Any ideas for fixing this on Java 20+ are welcome!

See clojure-emacs/cider#3351 for more details.

The text was updated successfully, but these errors were encountered:

socksy · 2023-07-03T11:22:20Z

For reference, this is how it was solved in jshell: openjdk/jdk#10166

Looks like they override the jdk internal(!) MethodVisitor to add a check to a new static method on every single JVM jump instruction. If a new allStop boolean is true, then it generates a ThreadDeath object and throws it. They then instrument all code to be run in their execution environment with it. Then instead of Thread.stop they set this allStop value to be true, then call Thread.interrupt on the original thread. So basically, reimplementing

Few things about that:

:\
ThreadDeath is explicitly deprecated too, so that doesn't sound like a super long term solution. I'm surprised they didn't use the same mechanism that .interrupt uses, but maybe that's not possible from the bytecode (I'm no JVM expert...)
it's not clear what performance impact this might have. I would be personally surprised if I was running code in the repl and it was dramatically slower in running than the final JAR — I would expect it to mess with my code
depending on internal classes is something jshell can do because it's part of the JDK, but I guess it's not something nREPL should be doing?
perhaps this could be done on a clojure level instead, which would certainly make it easier to reason about, but doesn't help you if you're using java interop and the looping is happening there instead

bbatsov · 2023-07-03T11:47:07Z

@socksy Thanks for sharing this! I'm hoping we'd be able to come up with something simpler and more future-proof, although all my research so far indicates that'd be pretty hard. In essence Thread.interrupt expects that the threads you'd be interrupting will be cooperating, but in our case we have no idea what the user is evaluating in the session thread that we'd like to interrupt...

bsless · 2023-07-03T13:15:38Z

I found an official JDK guide regarding this deprecation. Anything there you could use?

bbatsov · 2023-07-04T07:41:05Z

@bsless I don't see anything that can help us there. As we're running user code on the session eval thread we can't really add code there that would make it interruptible.

danielcompton · 2023-07-04T07:59:13Z

@bbatsov Perhaps it's worth bringing this up on the JDK mailing list to see if they would reconsider removing it, perhaps putting it behind a flag?

bbatsov · 2023-07-04T08:01:31Z

I'm guessing that ship has sailed if there's already a release without it.

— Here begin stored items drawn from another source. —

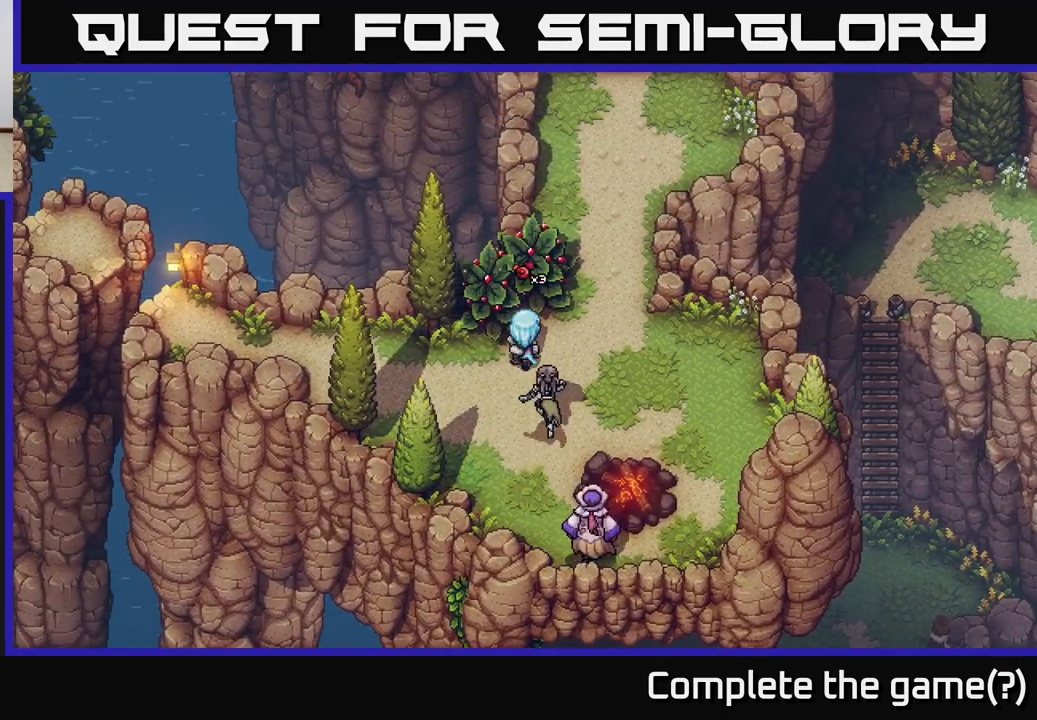
{"buttons": ["A"], "left_stick": "up", "right_stick": "center", "events": [[150, "left_stick", "right"], [417, "left_stick", "up"], [500, "A", "down"]]}
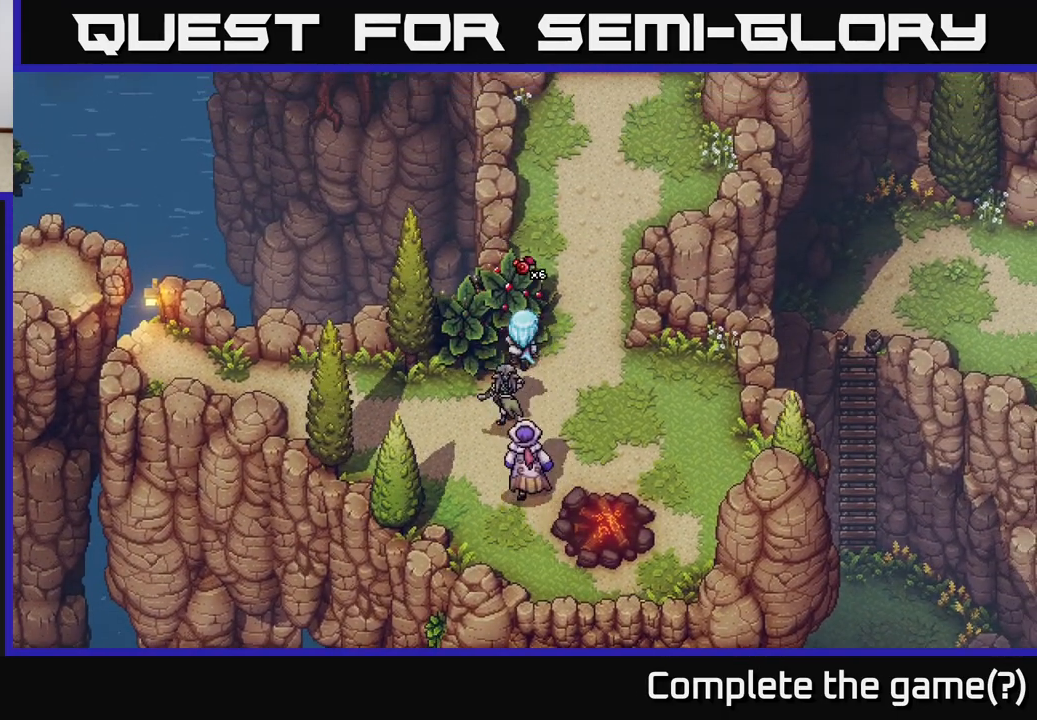
{"buttons": [], "left_stick": "up", "right_stick": "center", "events": [[167, "left_stick", "right"], [183, "A", "up"], [483, "left_stick", "up"]]}
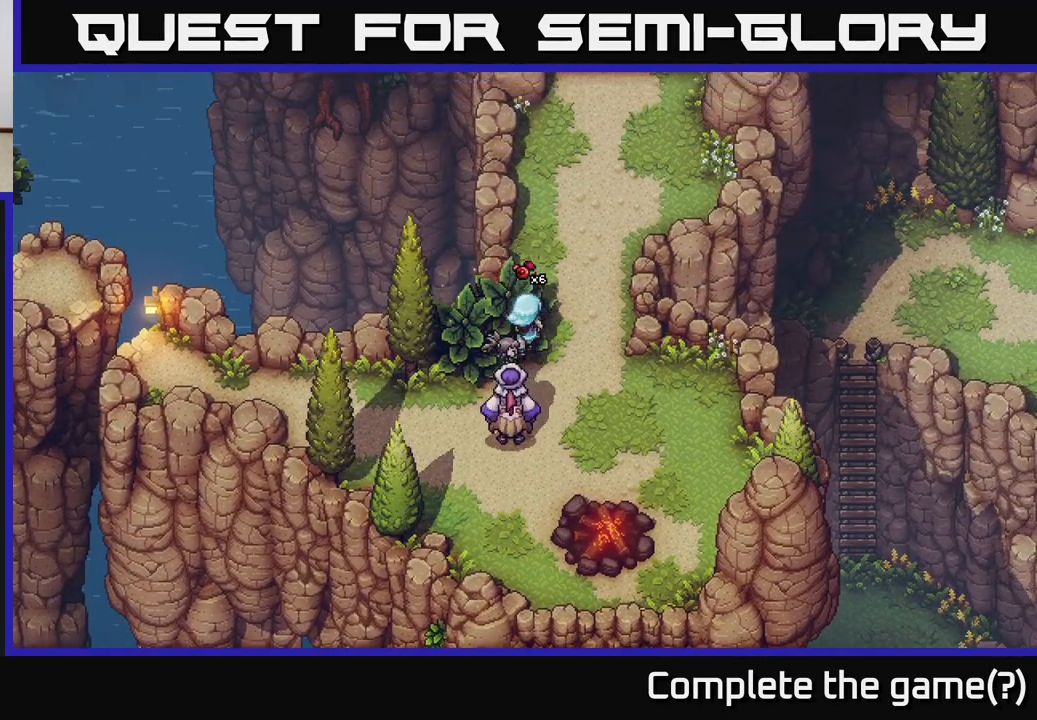
{"buttons": [], "left_stick": "up-right", "right_stick": "center", "events": [[183, "left_stick", "up-right"]]}
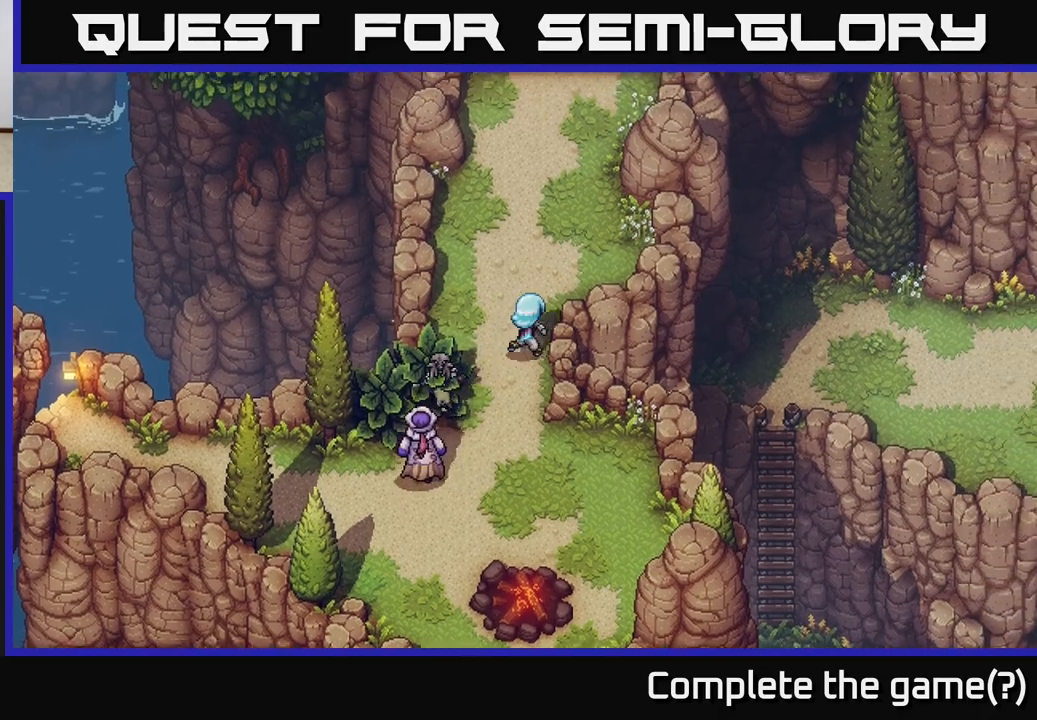
{"buttons": [], "left_stick": "up-right", "right_stick": "center", "events": [[50, "left_stick", "up"], [300, "left_stick", "up-right"]]}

I've never heard of the JDK team going back on a removal.

socksy · 2023-07-04T12:28:00Z

@bbatsov yeah, .interrupt only works if the user code respects it, which is why jshell is injecting in a boolean check in the jvm bytecode for every looping instruction — would that be possible here?

Alternatively, if you wanted to be (even more) hacky, perhaps we could write a fake Thread.stop library using pthreads directly in a JNI based library? 🙃

bbatsov · 2024-05-07T05:27:18Z

FYI - @alexander-yakushev proposed a potential fix for this in #318

@PEZ and @danielcompton - please, take a look, as the fix will require some client co-operation as it involves loading a JVMTI agent.

PEZ · 2024-05-07T06:32:06Z

Thanks for headsup, @bbatsov!

In the PR you say that CIDER will inject this as jack-in params. Can you share what that would look like. As Calva's jack-in is quite similar, I think we can consider to do whatever CIDER does.

alexander-yakushev · 2024-05-07T06:36:34Z

@PEZ

For tools.deps, this means adding -J-Djdk.attach.allowAttachSelf to the launch command. For Leiningen, it will be something similar to update :jvm-opts.

cichli · 2024-05-07T16:37:23Z

I looked at this issue recently too and came up with a POC that uses the JDWP agent and JDI to forcibly stop threads. The JDWP native lib has a way of stopping threads and is part of the JVM, so using it avoids the need to build our own native code. Unfortunately none of that lib is accessible via JNI (as far as I can tell), so we need to start the JDWP agent and communicate with it via JDI.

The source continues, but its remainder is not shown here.